You need to instead call #__value__ on it to force it into the real value. This will make it block, but that's what you want anyways in such a situation.

Example:

class String
  def is_empty = empty?
end

if Ractorize["asdf"].is_empty
  puts "It's empty!"
else
  puts "It's not empty!"
end

This will incorrectly print out It's empty!! To make it work you can force it to block and wait for the actual value and use the actual value with the #__value__ method:

class String
  def is_empty = empty?
end

if Ractorize["asdf"].is_empty.__value__
  puts "It's empty!"
else
  puts "It's not empty!"
end

This will correctly print out It's not empty!.

Calling a method on a closed ractorized object might result in a deadlock!

It will usually raise a Ractor::CloseError but once in a while it can deadlock.

Note that if you call either #__close__ or #__join__ on the object, then the underlying ractor will be closed.

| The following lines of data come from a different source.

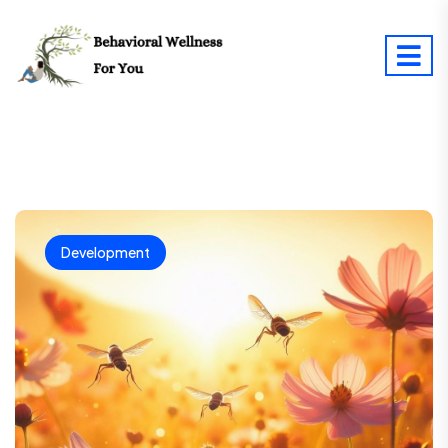
Development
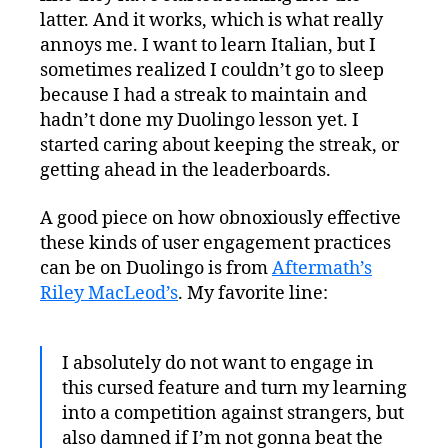
latter. And it works, which is what really
annoys me. I want to learn Italian, but I
sometimes realized I couldn’t go to sleep
because I had a streak to maintain and
hadn’t done my Duolingo lesson yet. I
started caring about keeping the streak, or
getting ahead in the leaderboards.
A good piece on how obnoxiously effective
these kinds of user engagement practices
can be on Duolingo is from
Aftermath’s
Riley MacLeod’s
. My favorite line:
I absolutely do not want to engage in
this cursed feature and turn my learning
into a competition against strangers, but
also damned if I’m not gonna beat the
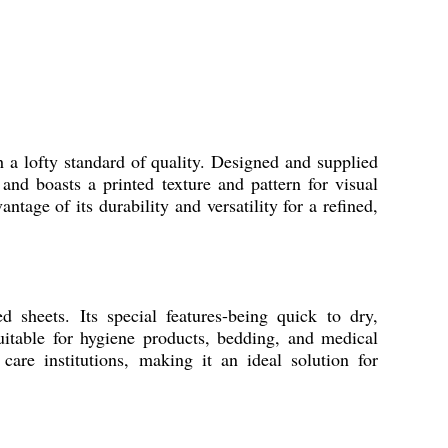
 a lofty standard of quality. Designed and supplied
and boasts a printed texture and pattern for visual
ntage of its durability and versatility for a refined,
 sheets. Its special features-being quick to dry,
Suitable for hygiene products, bedding, and medical
care institutions, making it an ideal solution for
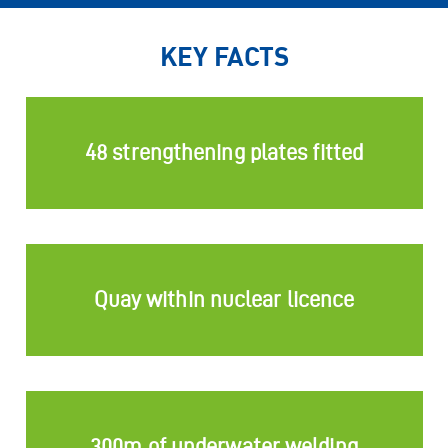
KEY FACTS
48 strengthening plates fitted
Quay within nuclear licence
300m of underwater welding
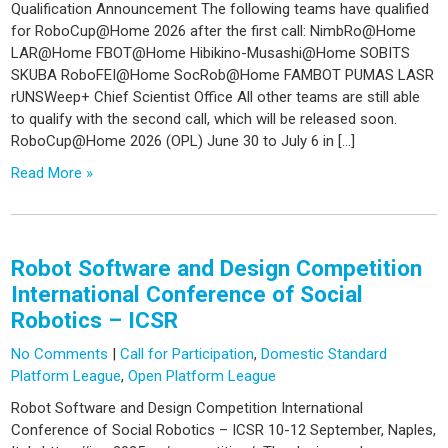
Qualification Announcement The following teams have qualified
for RoboCup@Home 2026 after the first call: NimbRo@Home
LAR@Home FBOT@Home Hibikino-Musashi@Home SOBITS
SKUBA RoboFEI@Home SocRob@Home FAMBOT PUMAS LASR
rUNSWeep+ Chief Scientist Office All other teams are still able
to qualify with the second call, which will be released soon.
RoboCup@Home 2026 (OPL) June 30 to July 6 in […]
Read More »
Robot Software and Design Competition
International Conference of Social
Robotics – ICSR
No Comments
|
Call for Participation
,
Domestic Standard
Platform League
,
Open Platform League
Robot Software and Design Competition International
Conference of Social Robotics – ICSR 10-12 September, Naples,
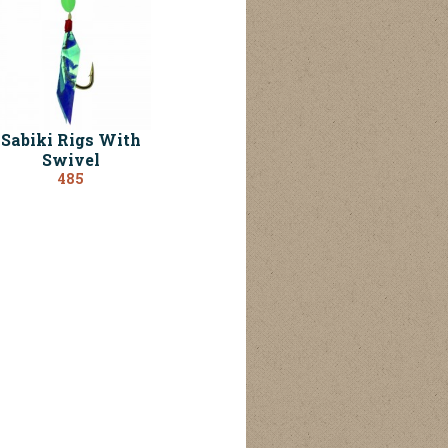
Sabiki Rigs With
Swivel
485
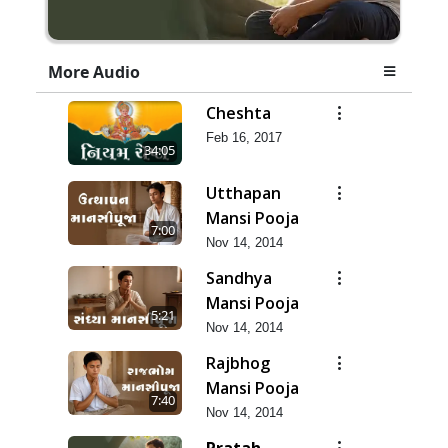
More Audio
Cheshta
Feb 16, 2017
34:05
Utthapan
Mansi Pooja
7:00
Nov 14, 2014
Sandhya
Mansi Pooja
5:21
Nov 14, 2014
Rajbhog
Mansi Pooja
7:40
Nov 14, 2014
Pratah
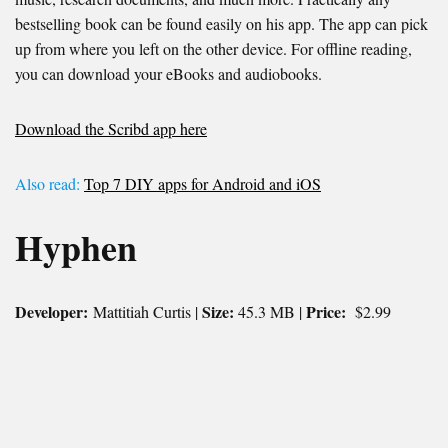
bestselling book can be found easily on his app. The app can pick
up from where you left on the other device. For offline reading,
you can download your eBooks and audiobooks.
Download the Scribd app here
Also read:
Top 7 DIY apps for Android and iOS
Hyphen
Developer:
Size:
Price:
Mattitiah Curtis |
45.3 MB |
$2.99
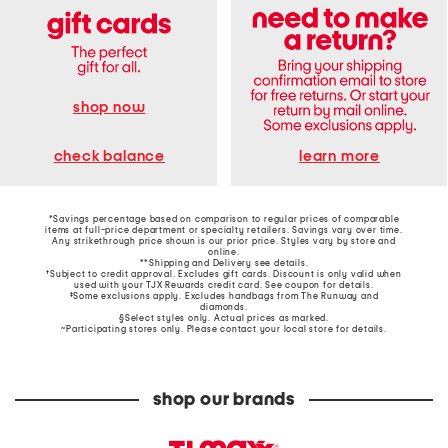
shop now
learn more
check balance
*Savings percentage based on comparison to regular prices of comparable
items at full-price department or specialty retailers. Savings vary over time.
Any strikethrough price shown is our prior price. Styles vary by store and
online.
**Shipping and Delivery see
details
.
†Subject to credit approval. Excludes gift cards. Discount is only valid when
used with your TJX Rewards credit card. See coupon for details.
‡Some exclusions apply. Excludes handbags from The Runway and
diamonds.
§Select styles only. Actual prices as marked.
~Participating stores only. Please contact your local store for details.
shop our brands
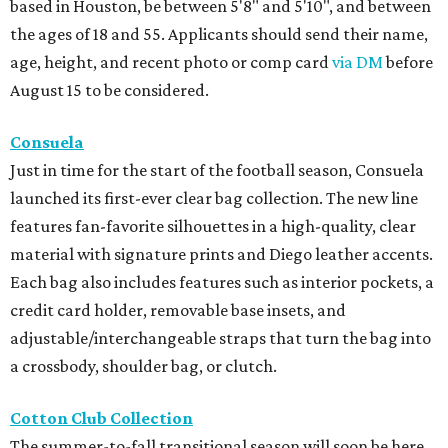
based in Houston, be between 5'8" and 5'10", and between
the ages of 18 and 55. Applicants should send their name,
age, height, and recent photo or comp card
via DM
before
August 15 to be considered.
Consuela
Just in time for the start of the football season, Consuela
launched its first-ever clear bag collection. The new line
features fan-favorite silhouettes in a high-quality, clear
material with signature prints and Diego leather accents.
Each bag also includes features such as interior pockets, a
credit card holder, removable base insets, and
adjustable/interchangeable straps that turn the bag into
a crossbody, shoulder bag, or clutch.
Cotton Club Collection
The summer-to-fall transitional season will soon be here,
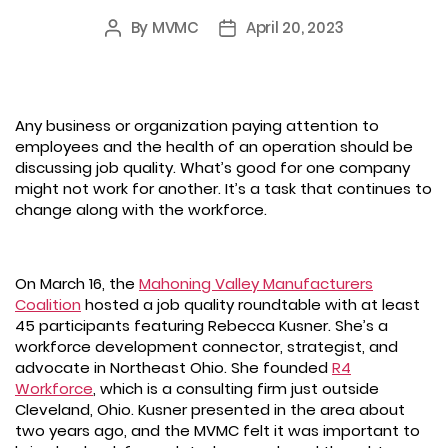
By
MVMC
April 20, 2023
Post
Post
author
date
Any business or organization paying attention to
employees and the health of an operation should be
discussing job quality. What’s good for one company
might not work for another. It’s a task that continues to
change along with the workforce.
On March 16, the
Mahoning Valley Manufacturers
Coalition
hosted a job quality roundtable with at least
45 participants featuring Rebecca Kusner. She’s a
workforce development connector, strategist, and
advocate in Northeast Ohio. She founded
R4
Workforce
, which is a consulting firm just outside
Cleveland, Ohio. Kusner presented in the area about
two years ago, and the MVMC felt it was important to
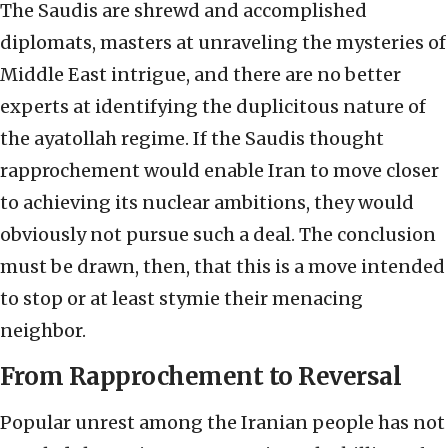
The Saudis are shrewd and accomplished
diplomats, masters at unraveling the mysteries of
Middle East intrigue, and there are no better
experts at identifying the duplicitous nature of
the ayatollah regime. If the Saudis thought
rapprochement would enable Iran to move closer
to achieving its nuclear ambitions, they would
obviously not pursue such a deal. The conclusion
must be drawn, then, that this is a move intended
to stop or at least stymie their menacing
neighbor.
From Rapprochement to Reversal
Popular unrest among the Iranian people has not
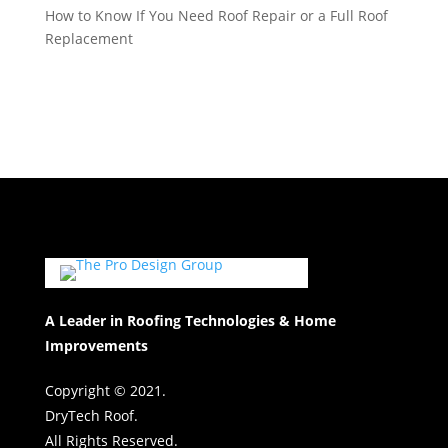
How to Know If You Need Roof Repair or a Full Roof
Replacement
A Leader in Roofing Technologies & Home
Improvements
Copyright © 2021.
DryTech Roof.
All Rights Reserved.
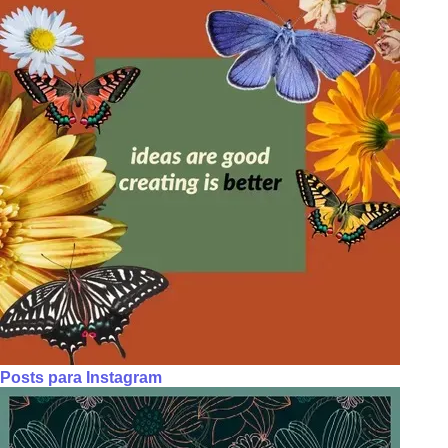
Posts para Instagram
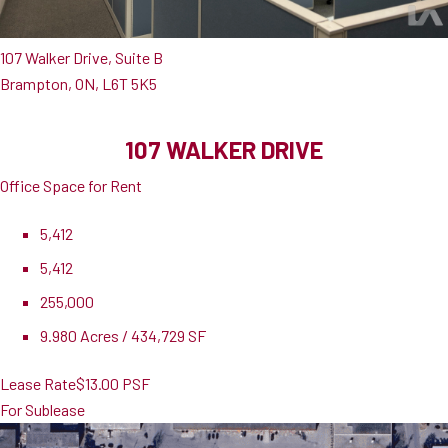
107 Walker Drive, Suite B
Brampton, ON, L6T 5K5
107 WALKER DRIVE
Office Space for Rent
5,412
5,412
255,000
9.980 Acres / 434,729 SF
Lease Rate
$13.00 PSF
For Sublease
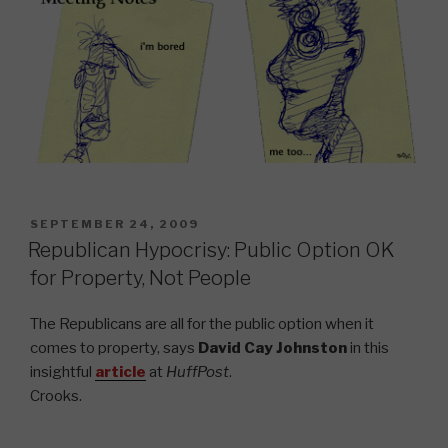
POSTED
SEPTEMBER 24, 2009
ON
Republican Hypocrisy: Public Option OK
for Property, Not People
The Republicans are all for the public option when it
comes to property, says
David Cay Johnston
in this
insightful
article
at
HuffPost
.
Crooks.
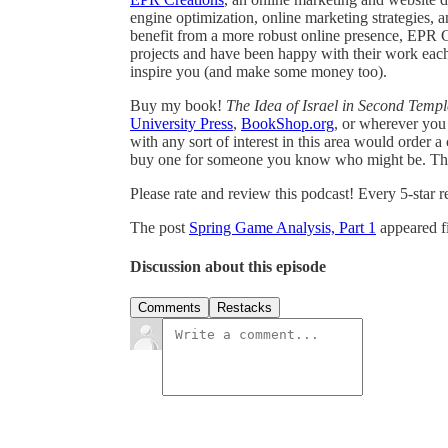
engine optimization, online marketing strategies,
benefit from a more robust online presence, EPR Cr
projects and have been happy with their work eac
inspire you (and make some money too).
Buy my book!
The Idea of Israel in Second Temp
University Press
,
BookShop.org
, or wherever you 
with any sort of interest in this area would order
buy one for someone you know who might be. Tha
Please rate and review this podcast! Every 5-star 
The post
Spring Game Analysis, Part 1
appeared f
Discussion about this episode
Comments
Restacks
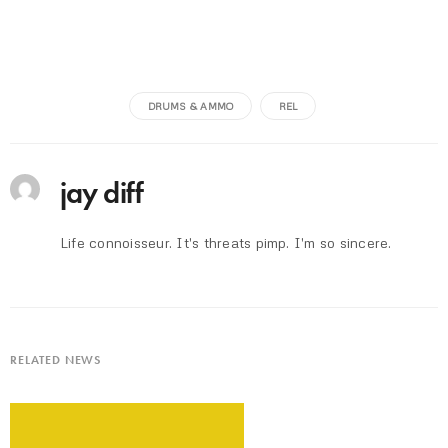
DRUMS & AMMO
REL
jay diff
Life connoisseur. It's threats pimp. I'm so sincere.
RELATED NEWS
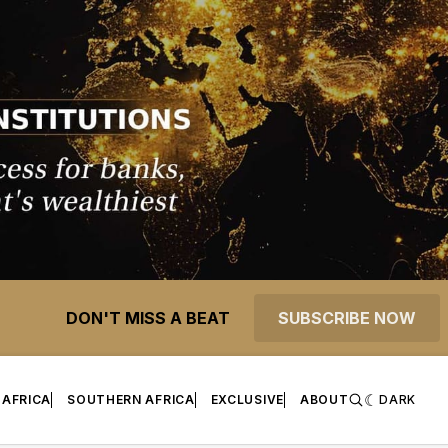
DON'T MISS A BEAT
SUBSCRIBE NOW
 AFRICA
SOUTHERN AFRICA
EXCLUSIVE
ABOUT
DARK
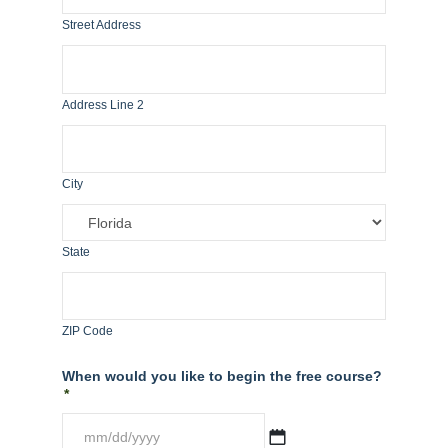
Street Address
Address Line 2
City
State
ZIP Code
When would you like to begin the free course?
*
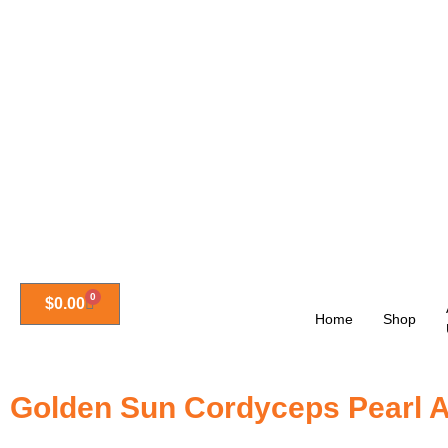
0
$
0.00
Home
Shop
Golden Sun Cordyceps Pearl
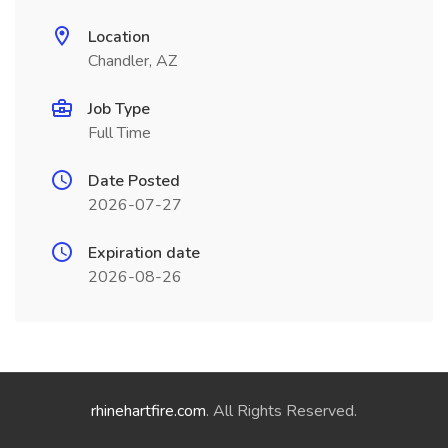
Location
Chandler, AZ
Job Type
Full Time
Date Posted
2026-07-27
Expiration date
2026-08-26
rhinehartfire.com
. All Rights Reserved.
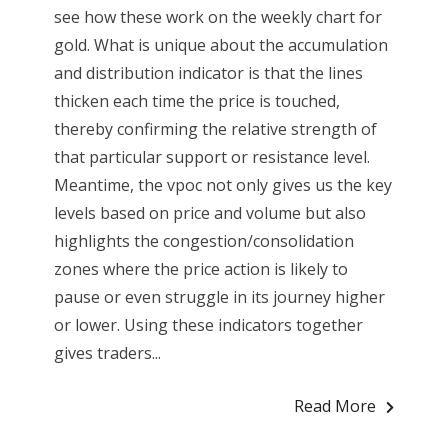
see how these work on the weekly chart for
gold. What is unique about the accumulation
and distribution indicator is that the lines
thicken each time the price is touched,
thereby confirming the relative strength of
that particular support or resistance level.
Meantime, the vpoc not only gives us the key
levels based on price and volume but also
highlights the congestion/consolidation
zones where the price action is likely to
pause or even struggle in its journey higher
or lower. Using these indicators together
gives traders...
Read More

An easy way to avoid the deadlock is just don't make any use of such an object after closing it.

Fine print

Ractors are still experimental and so this gem is also still experimental. Could be fun to experiment with, though! If you have questions or would like help with this gem, please reach out!

Contributing

Bug reports and pull requests are welcome on GitHub at https://github.com/ractor-shack/ractorize

You can run the linter and test suite locally by cloning this project, running bundle install and then rake or bundle exec rake if you need it.

License

This project is licensed under the MPL-2.0 license. Please see LICENSE.txt for more info.